▸ **AIM OF THE TASK**: Please copy out only the rows starting at the line containing "To the nearest" and ending at the line containing "Over which range", swapping "largest total" for "highest total" and changing nothing else.

▸ **INPUT DATA**:

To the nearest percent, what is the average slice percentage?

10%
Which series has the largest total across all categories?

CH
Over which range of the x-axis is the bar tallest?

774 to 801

* * *

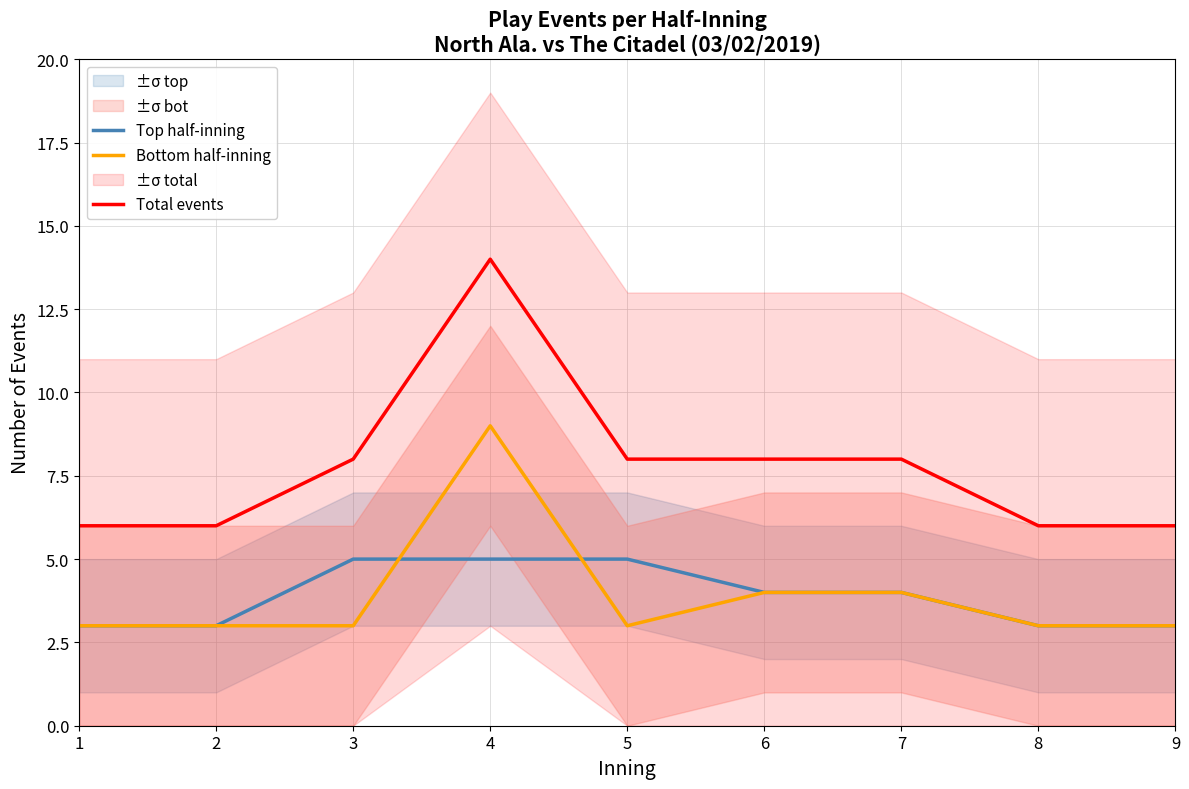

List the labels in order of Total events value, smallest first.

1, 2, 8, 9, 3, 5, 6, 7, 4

--

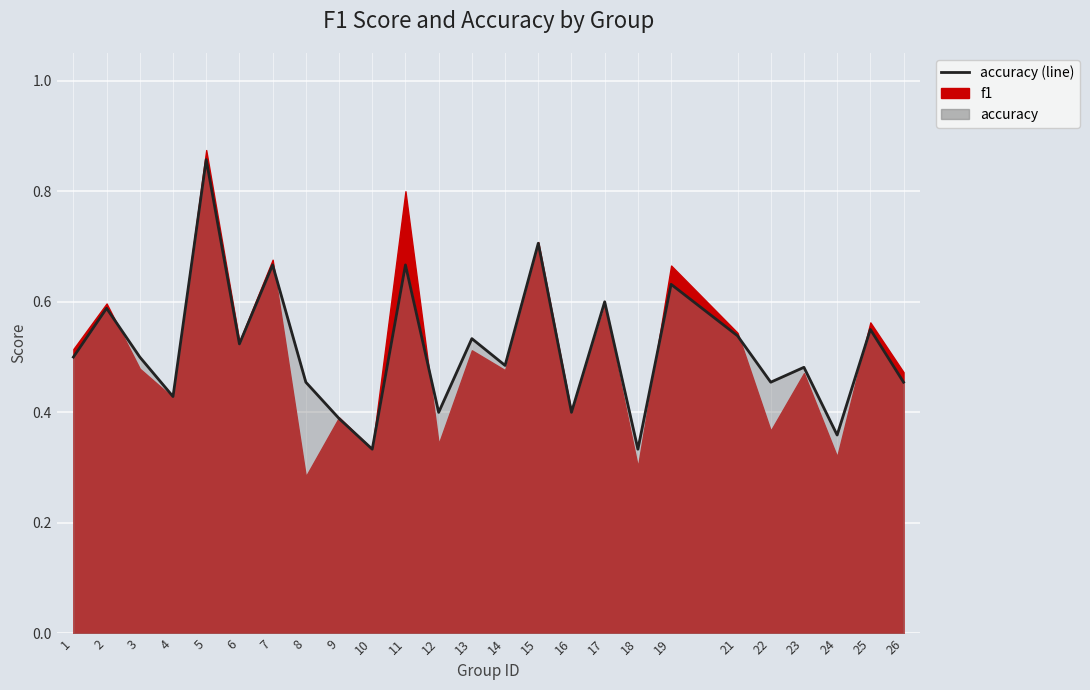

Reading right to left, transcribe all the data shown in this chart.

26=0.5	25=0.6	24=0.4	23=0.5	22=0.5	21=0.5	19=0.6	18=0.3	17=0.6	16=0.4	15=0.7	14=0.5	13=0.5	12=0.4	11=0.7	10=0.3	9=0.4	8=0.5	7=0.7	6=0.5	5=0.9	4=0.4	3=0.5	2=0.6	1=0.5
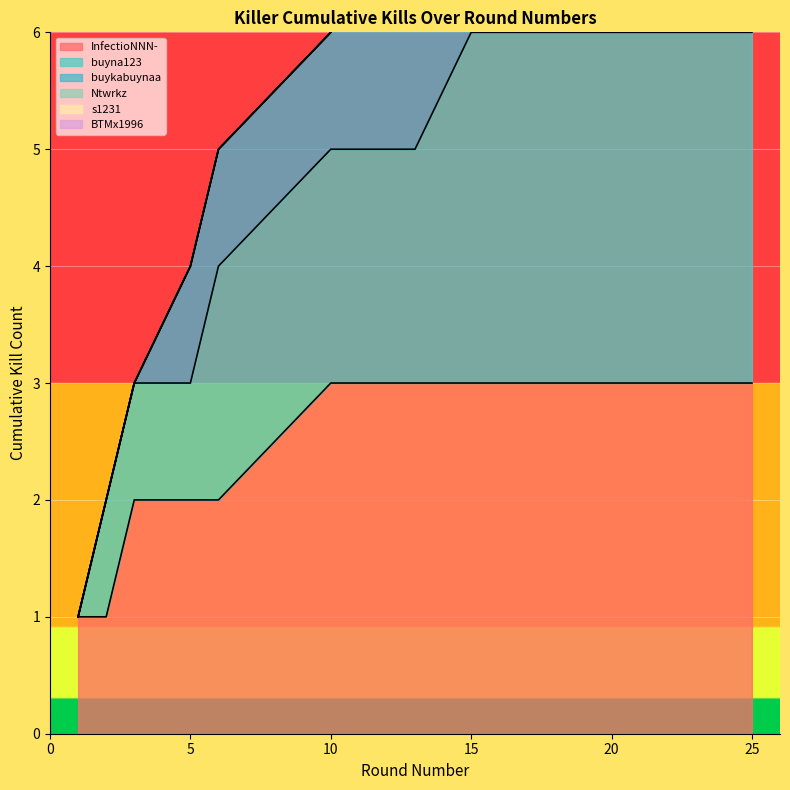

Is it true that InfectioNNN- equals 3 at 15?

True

▸ **RESPONSE BOX**:
To the nearest percent, what is the average slice percentage?

10%
Which series has the highest total across all categories?

CH
Over which range of the x-axis is the bar tallest?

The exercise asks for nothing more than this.